In Japan, motherhood is a highly respected career
Japanese woman are known for their dedication to raising their children, overseeing their education, and managing the household. A young Japanese child once wrote in a poem: “I am like clay, always being molded into different shapes by mother’s firm hands.” Japanese mothers are almost never separated from their children. They carry their infant children almost everywhere and they often sleep with their children instead of theirs husband. The mother is expected to completely devote herself to taking care of her children in every way. If you have any doubts, check out the current kyaraben trend, where Japanese woman put hours of work into making the perfect cute lunch for their child to take to preschool. Once children enter kindergarten, mothers are expected to painstakingly follow school instructions on everything from attaching permanent name tags to every personal item to making sure children give proper greetings to each other, their teachers and elders.

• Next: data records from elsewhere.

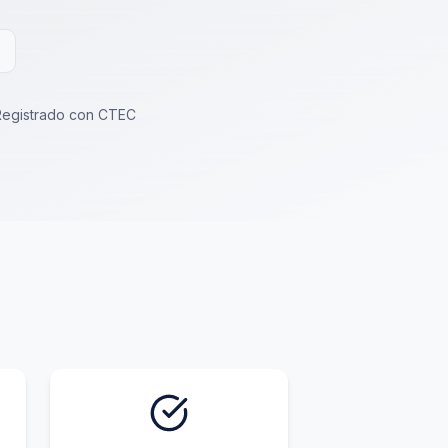
Registrado con CTEC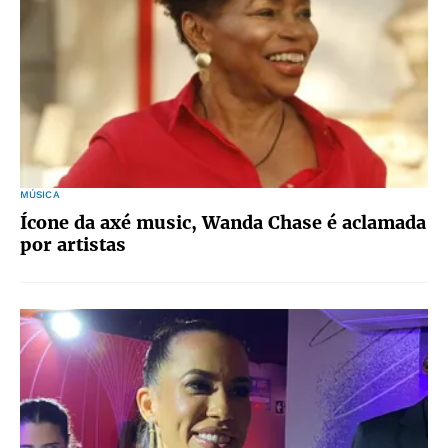
MÚSICA
Ícone da axé music, Wanda Chase é aclamada
por artistas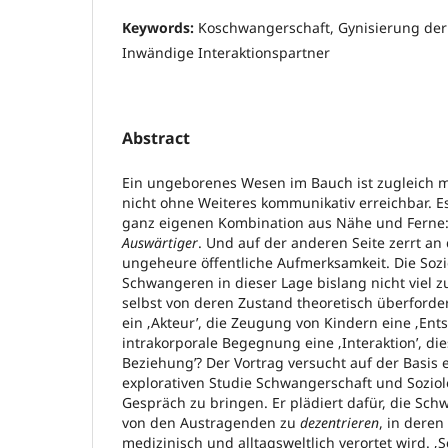
Keywords:
Koschwangerschaft, Gynisierung der
Inwändige Interaktionspartner
Abstract
Ein ungeborenes Wesen im Bauch ist zugleich 
nicht ohne Weiteres kommunikativ erreichbar. Es 
ganz eigenen Kombination aus Nähe und Ferne:
Auswärtiger
. Und auf der anderen Seite zerrt an
ungeheure öffentliche Aufmerksamkeit. Die Sozi
Schwangeren in dieser Lage bislang nicht viel zu
selbst von deren Zustand theoretisch überforder
ein ‚Akteur’, die Zeugung von Kindern eine ‚Ent
intrakorporale Begegnung eine ‚Interaktion’, die
Beziehung’? Der Vortrag versucht auf der Basis 
explorativen Studie Schwangerschaft und Soziol
Gespräch zu bringen. Er plädiert dafür, die Sch
von den Austragenden zu
dezentrieren
, in deren
medizinisch und alltagsweltlich verortet wird. ‚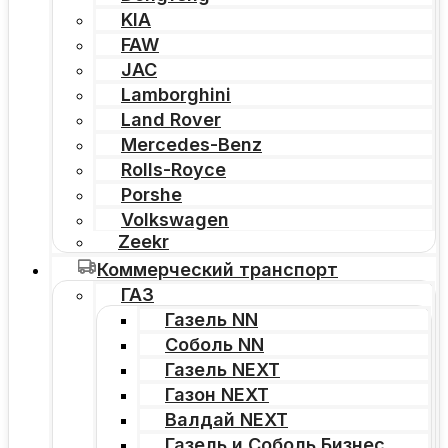
KIA
FAW
JAC
Lamborghini
Land Rover
Mercedes-Benz
Rolls-Royce
Porshe
Volkswagen
Zeekr
Коммерческий транспорт
ГАЗ
Газель NN
Соболь NN
Газель NEXT
Газон NEXT
Валдай NEXT
Газель и Соболь Бизнес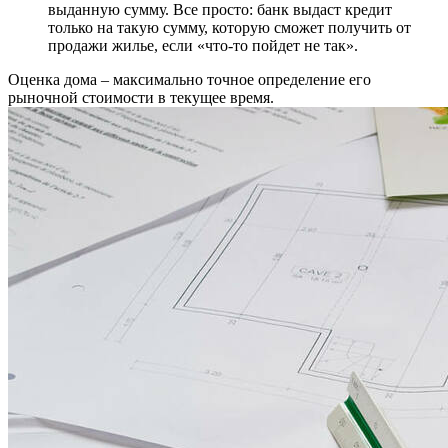
выданную сумму. Все просто: банк выдаст кредит
только на такую сумму, которую сможет получить от
продажи жилье, если «что-то пойдет не так».
Оценка дома – максимально точное определение его
рыночной стоимости в текущее время.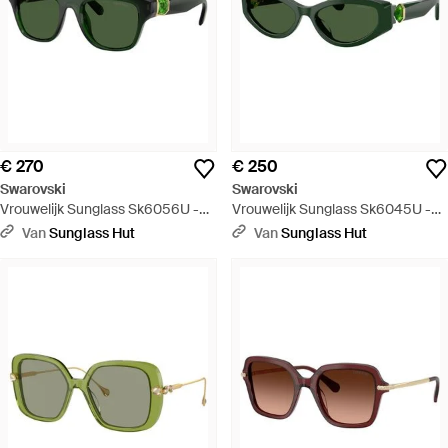
€ 270
€ 250
Swarovski
Swarovski
Vrouwelijk Sunglass Sk6056U -
Vrouwelijk Sunglass Sk6045U -
Groen
Groen
Van
Sunglass Hut
Van
Sunglass Hut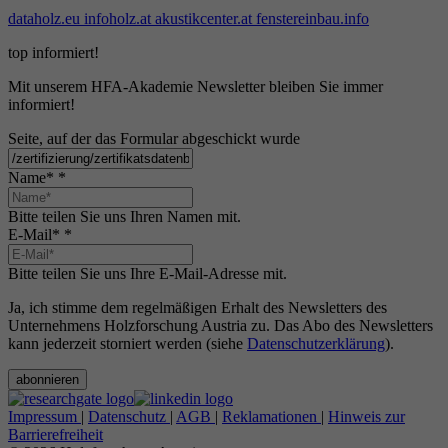
dataholz.eu
infoholz.at
akustikcenter.at
fenstereinbau.info
top informiert!
Mit unserem HFA-Akademie Newsletter bleiben Sie immer
informiert!
Seite, auf der das Formular abgeschickt wurde
Name*
*
Bitte teilen Sie uns Ihren Namen mit.
E-Mail*
*
Bitte teilen Sie uns Ihre E-Mail-Adresse mit.
Ja, ich stimme dem regelmäßigen Erhalt des Newsletters des
Unternehmens Holzforschung Austria zu. Das Abo des Newsletters
kann jederzeit storniert werden (siehe
Datenschutzerklärung
).
abonnieren
Impressum
|
Datenschutz
|
AGB
|
Reklamationen
|
Hinweis zur
Barrierefreiheit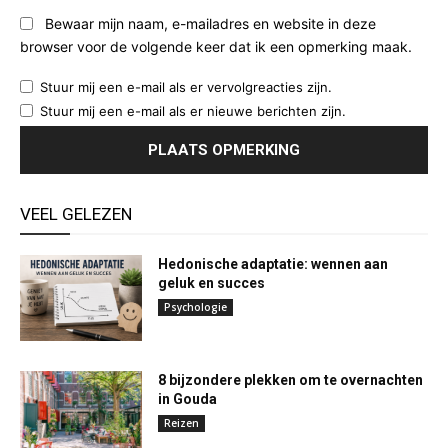
Bewaar mijn naam, e-mailadres en website in deze
browser voor de volgende keer dat ik een opmerking maak.
Stuur mij een e-mail als er vervolgreacties zijn.
Stuur mij een e-mail als er nieuwe berichten zijn.
VEEL GELEZEN
Hedonische adaptatie: wennen aan
geluk en succes
Psychologie
8 bijzondere plekken om te overnachten
in Gouda
Reizen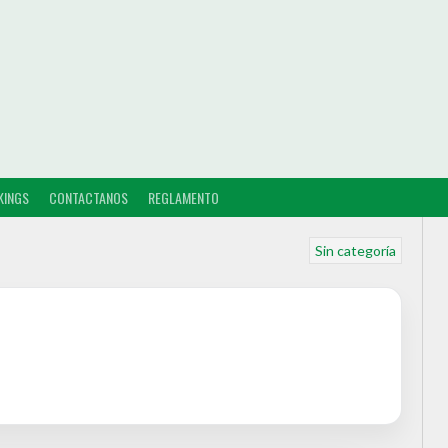
KINGS
CONTACTANOS
REGLAMENTO
Sin categoría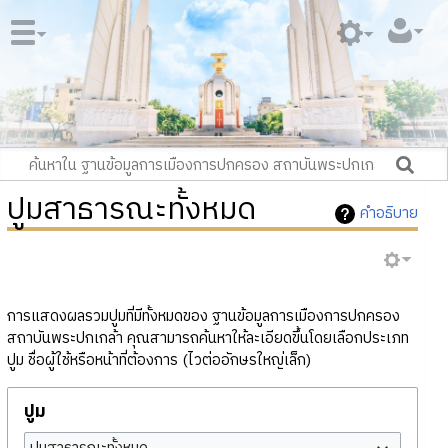
ปูมสาธารณะทั้งหมด
คำอธิบาย
การแสดงผลรวมปูมที่มีทั้งหมดของ ฐานข้อมูลการเมืองการปกครอง
สถาบันพระปกเกล้า คุณสามารถค้นหาให้ละเอียดขึ้นโดยเลือกประเภท
ปูม ชื่อผู้ใช้หรือหน้าที่ต้องการ (ไวต่ออักษรใหญ่เล็ก)
ปูม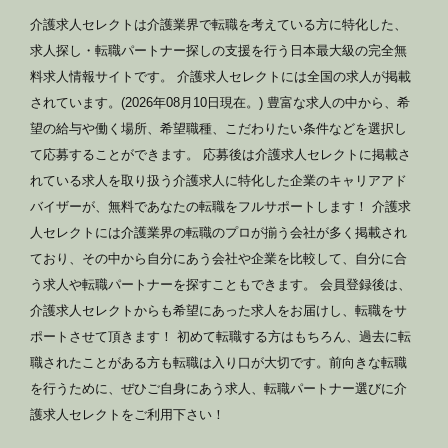
介護求人セレクトは介護業界で転職を考えている方に特化した、
求人探し・転職パートナー探しの支援を行う日本最大級の完全無
料求人情報サイトです。 介護求人セレクトには全国の求人が掲載
されています。(2026年08月10日現在。) 豊富な求人の中から、希
望の給与や働く場所、希望職種、こだわりたい条件などを選択し
て応募することができます。 応募後は介護求人セレクトに掲載さ
れている求人を取り扱う介護求人に特化した企業のキャリアアド
バイザーが、無料であなたの転職をフルサポートします！ 介護求
人セレクトには介護業界の転職のプロが揃う会社が多く掲載され
ており、その中から自分にあう会社や企業を比較して、自分に合
う求人や転職パートナーを探すこともできます。 会員登録後は、
介護求人セレクトからも希望にあった求人をお届けし、転職をサ
ポートさせて頂きます！ 初めて転職する方はもちろん、過去に転
職されたことがある方も転職は入り口が大切です。前向きな転職
を行うために、ぜひご自身にあう求人、転職パートナー選びに介
護求人セレクトをご利用下さい！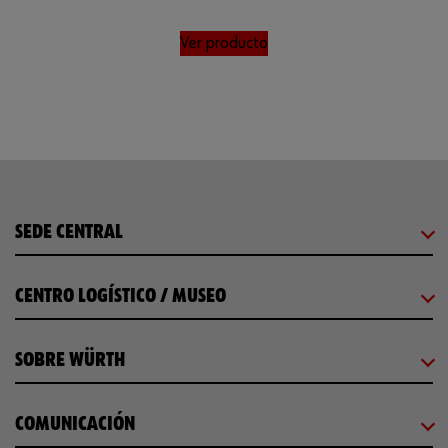
Ver producto
SEDE CENTRAL
CENTRO LOGÍSTICO / MUSEO
SOBRE WÜRTH
COMUNICACIÓN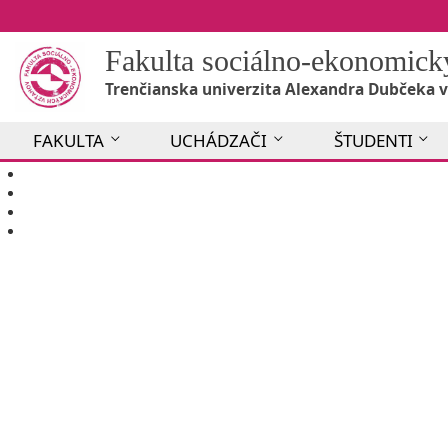
Fakulta sociálno-ekonomic
Trenčianska univerzita Alexandra Dubčeka v
FAKULTA
UCHÁDZAČI
ŠTUDENTI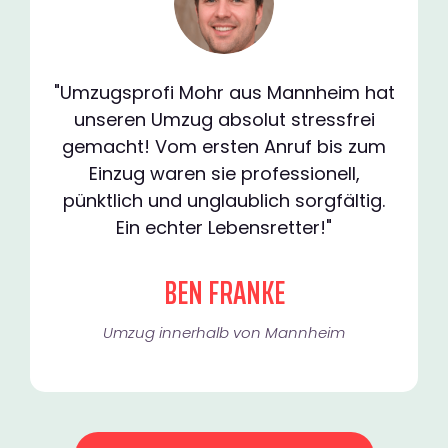
"Umzugsprofi Mohr aus Mannheim hat
unseren Umzug absolut stressfrei
gemacht! Vom ersten Anruf bis zum
Einzug waren sie professionell,
pünktlich und unglaublich sorgfältig.
Ein echter Lebensretter!"
BEN FRANKE
Umzug innerhalb von Mannheim​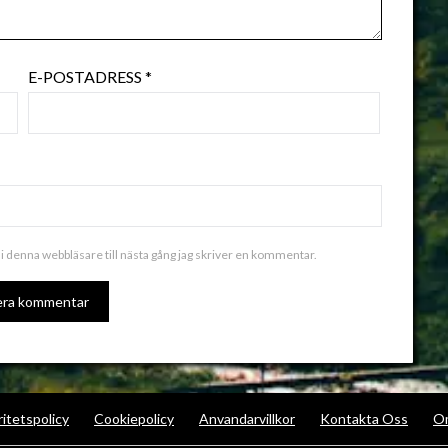
E-POSTADRESS
*
i denna webbläsare till nästa gång jag skriver en kommentar.
ALTERNATIVE:
ritetspolicy
Cookiepolicy
Anvandarvillkor
Kontakta Oss
O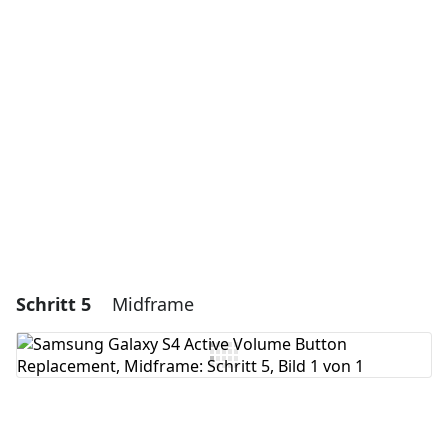
Einen Kommentar hinzufügen
Kommentar hinzufügen
Abbrechen
Kommentieren
Schritt 5
Midframe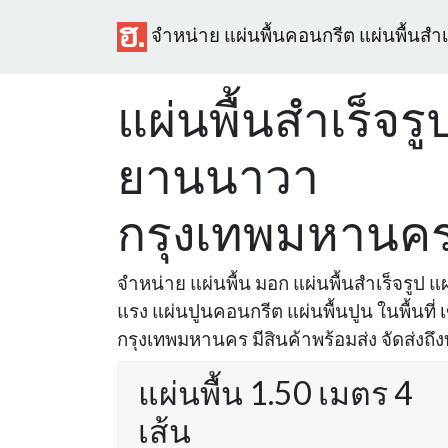
จำหน่าย แผ่นพื้นคอนกรีต แผ่นพื้นสำเ
แผ่นพื้นสำเร็จรู
ยานนาวา
กรุงเทพมหานค
จำหน่าย แผ่นพื้น มอก แผ่นพื้นสำเร็จรูป แผ่
แรง แผ่นปูนคอนกรีต แผ่นพื้นปูน ในพื้นท
กรุงเทพมหานคร มีสินค้าพร้อมส่ง จัดส่งถึง
แผ่นพื้น 1.50 เมตร 4
เส้น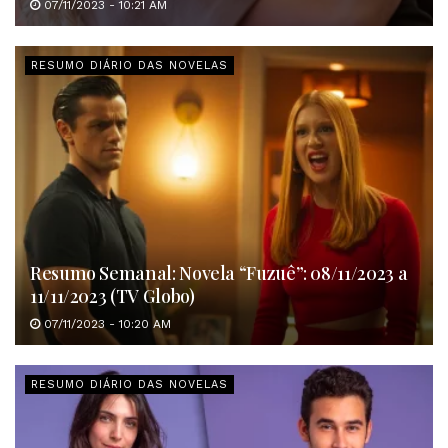
07/11/2023 - 10:21 AM
RESUMO DIÁRIO DAS NOVELAS
Resumo Semanal: Novela “Fuzuê”: 08/11/2023 a
11/11/2023 (TV Globo)
07/11/2023 - 10:20 AM
RESUMO DIÁRIO DAS NOVELAS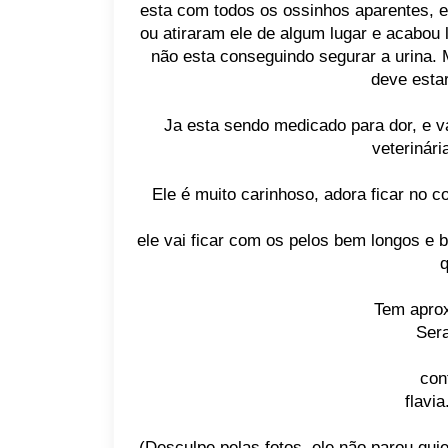
esta com todos os ossinhos aparentes, 
ou atiraram ele de algum lugar e acabou l
não esta conseguindo segurar a urina. 
deve esta
Ja esta sendo medicado para dor, e 
veterinári
Ele é muito carinhoso, adora ficar no co
ele vai ficar com os pelos bem longos e 
q
Tem apro
Ser
con
flavi
(Desculpe pelas fotos, ele não parou qui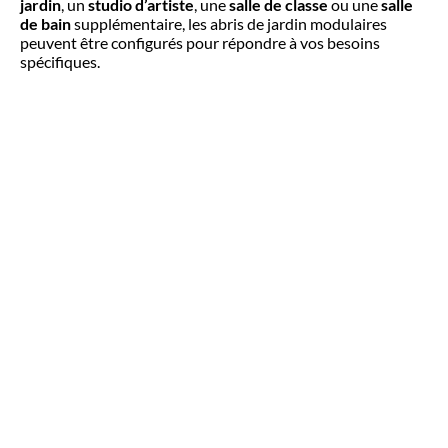
jardin
, un
studio d’artiste
, une
salle de classe
ou une
salle
de bain
supplémentaire, les abris de jardin modulaires
peuvent être configurés pour répondre à vos besoins
spécifiques.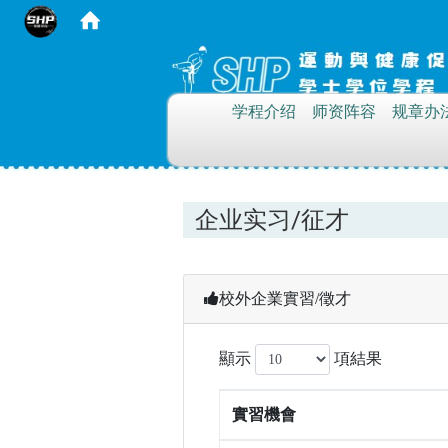
:::
学程介绍
师资阵容
规章办
企业实习/征才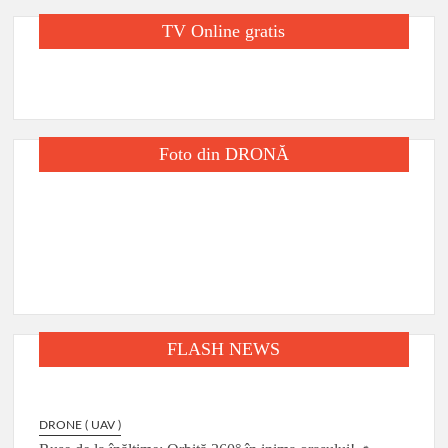
TV Online gratis
Foto din DRONĂ
FLASH NEWS
DRONE ( UAV )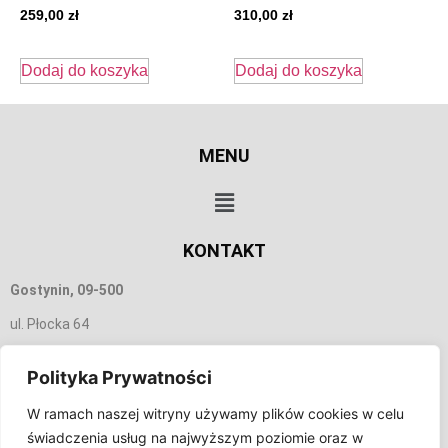
259,00
zł
310,00
zł
Dodaj do koszyka
Dodaj do koszyka
MENU
KONTAKT
Gostynin, 09-500
ul. Płocka 64
665 156 350
Polityka Prywatności
biuro@tobmar.pl
W ramach naszej witryny używamy plików cookies w celu
świadczenia usług na najwyższym poziomie oraz w
INFORMACJA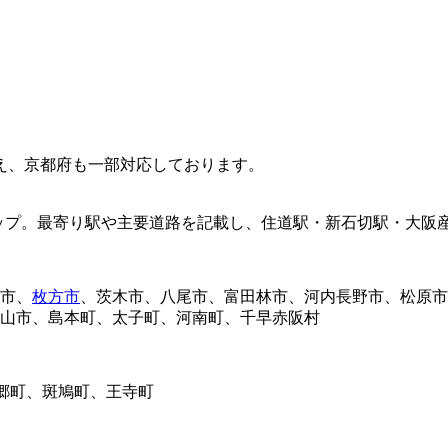
え、京都府も一部対応しております。
市、
枚方市
、茨木市、八尾市、富田林市、河内長野市、松原市
山市、島本町、太子町、河南町、千早赤阪村
三郷町、斑鳩町、王寺町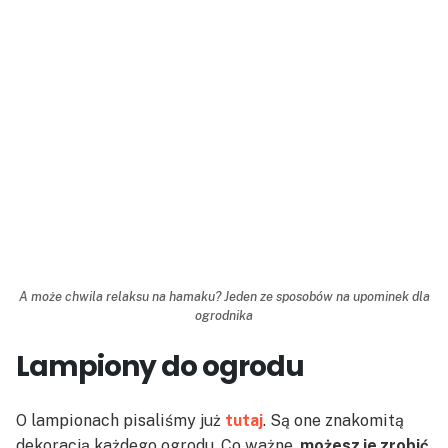
A może chwila relaksu na hamaku? Jeden ze sposobów na upominek dla
ogrodnika
Lampiony do ogrodu
O lampionach pisaliśmy już
tutaj
. Są one znakomitą
dekoracją każdego ogrodu. Co ważne,
możesz je zrobić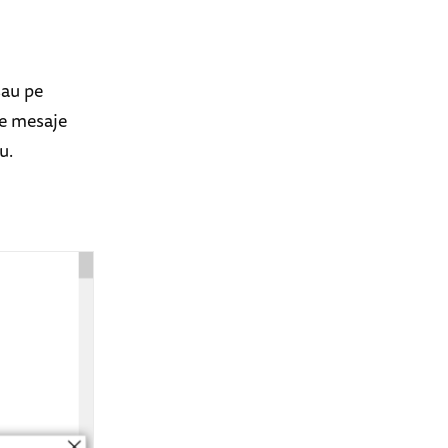
sau pe
te mesaje
u.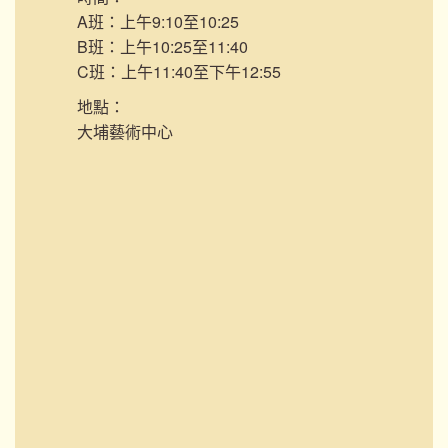
A班：上午9:10至10:25
B班：上午10:25至11:40
C班：上午11:40至下午12:55
地點：
大埔藝術中心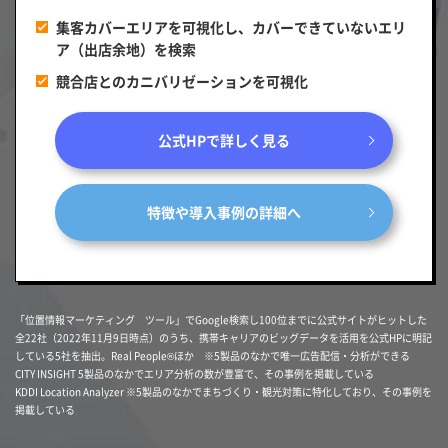
集客カバーエリアを可視化し、カバーできていないエリ
ア（出店余地）を検索
競合店とのカニバリゼーションを可視化
公式HPで詳しく見る
特徴や導入事例の詳細へ
「位置情報マーケティング ツール」でGoogle検索し100位までに公式サイトがヒットした
全22社（2022年11月9日時点）のうち、携帯キャリアのビッグデータを活用を公式HPに明記
している5社を抽出。Real People®ほか ※5製品のなかで唯一広告配信・分析ができる
CITY INSIGHT 5製品のなかでエリア分析の数が豊富で、その事例を掲載している
KDDI Location Analyzer ※5製品のなかでまちづくり・観光対策に特化しており、その事例を
掲載している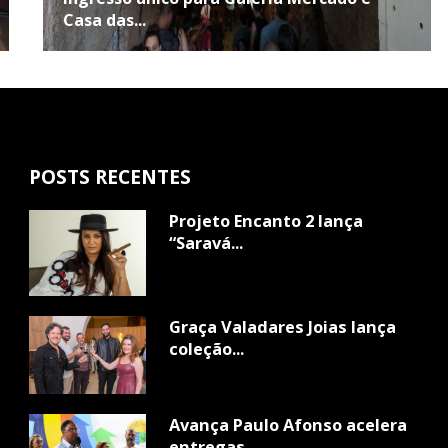
Casa das...
POSTS RECENTES
Projeto Encanto 2 lança
“Saravá...
Graça Valadares Joias lança
coleção...
Avança Paulo Afonso acelera
entregas...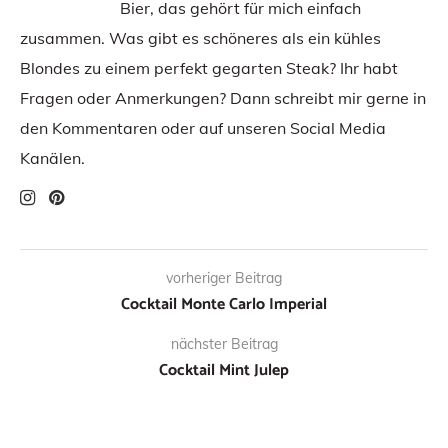
Bier, das gehört für mich einfach
zusammen. Was gibt es schöneres als ein kühles
Blondes zu einem perfekt gegarten Steak? Ihr habt
Fragen oder Anmerkungen? Dann schreibt mir gerne in
den Kommentaren oder auf unseren Social Media
Kanälen.
vorheriger Beitrag
Cocktail Monte Carlo Imperial
nächster Beitrag
Cocktail Mint Julep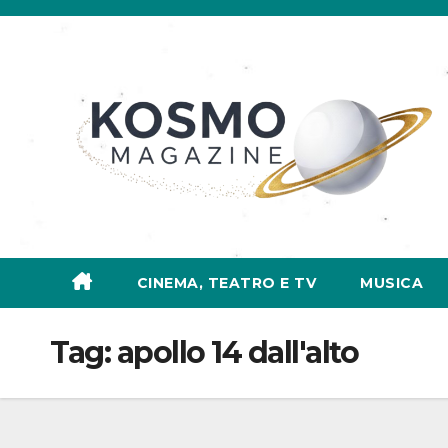
Salta
al
contenuto
CINEMA, TEATRO E TV
MUSICA
Tag:
apollo 14 dall'alto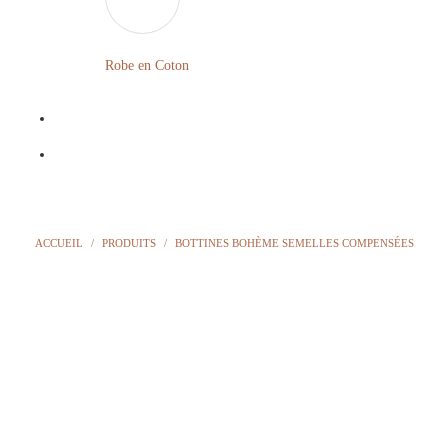
LONGUE
FLEURIE
Robe en Coton
ROBE
BOHÈME
GRANDE
Notre
TAILLE
Blog
Question
ACCUEIL
/
PRODUITS
/
BOTTINES BOHÈME SEMELLES COMPENSÉES
?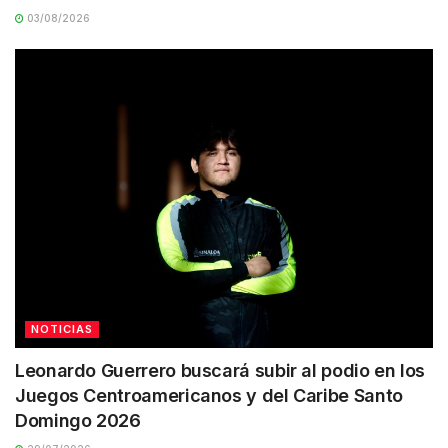
03/08/2026
NOTICIAS
Leonardo Guerrero buscará subir al podio en los
Juegos Centroamericanos y del Caribe Santo
Domingo 2026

Japanese woman enjoy high global standards of education
While many women go on to four-year colleges and universities, a large percentage attend two-year junior colleges where they may learn secretarial skills such as book-keeping, they can also major in subjects such as nutrition, childhood education, nursing, music and literature. All these latter subjects are aimed at producing good mothers who can raise well-rounded, educated children. After all, if she’s going to raise a family, she may as well spend two years learning how to do it properly, just like you would for any other career.
In Japan, the woman holds the purse strings
With such a woman at the helm of the household, it should be no surprise that when she gets married, she is also in charge of the finances. The husband turns over his salary to his wife who takes care of all the outgoings and gives him an allowance to spend, which is reportedly around US$500 per month. Yep, women rule the roost here. She also has her own “secret” bank account which she adds to each month in order to cover her own needs, an occasional splurge or even to start a retirement nest egg.
Japanese women enjoy greater maternity care support
When they have babies, no one does it better than the Japanese. Besides maternal and infant death rates being among the most minimal in the world, there is no going home quickly after the woman has given birth. Instead, the mother is given 5 to 10 days in the maternity ward to rest and recover. During this time, new mothers will be instructed, by professionals, on how to care for their newborn. Women can choose either a public or private institution in which to give birth and Japan’s National Health Insurance pays out a standard 420,000 yen (US$3,927) to the mother, an amount based on the cost of an average delivery.
In addition, her own mother will often come to stay at her house for the first month after the baby is born to help with cooking and cleaning as well as to look after any other small children already at home and to be there to offer support, encouragement and child-rearing advice.
Women almost always get custody of the children in a divorce
According to the Civil Code in Japan regarding divorce, parental rights are given to either the mother or the father, not both. Joint custody is illegal and history has shown that courts will favor the mother 80 to 90 percent of the time. The parent who does not receive custody often never sees their child again. While visitation can be arranged informally among the parents, many women choose to not allow it.
Mothers win 90 percent of court decisions concerning custody. Some ex-wives are insistent that their ex-husbands never see their children again. Even when a court decides that the husband can see the children once a month the ex-wife can refuse to comply and not suffer consequences for it,” says Tanoue-san.
So in Japan, it’s not always about men. As a matter of fact, when it comes to family life, the man plays his role as the breadwinner to raise his kids
With motherhood elevated to such an art, it’s hard to see why women would want to toss away a career in child-rearing in favor of Japanese corporate culture that dictates long working hours, job over family, and low wages–the real culprits in Japan’s lack of full-time women in the workplace.
Once you start seeing motherhood as a career, it makes you wonder if it is fair to ask or even expect women to switch to a different career just because it is more lucrative or because it fills employment needs. If women choose motherhood as a career and feel fulfilled, isn’t that good enough? If a man has decided to go to trade school to fulfill his dream of becoming a mechanic, would you ask him to change his career? And, if more women leave the home to work, who is going to fill the void at home?
In the U.S., it would be unfair to say that a man isn’t as capable of raising a child as a woman. But that’s because we have a different work-life balance between our jobs and families. Japan’s work-life balance is more distinct: the men work, the women balance.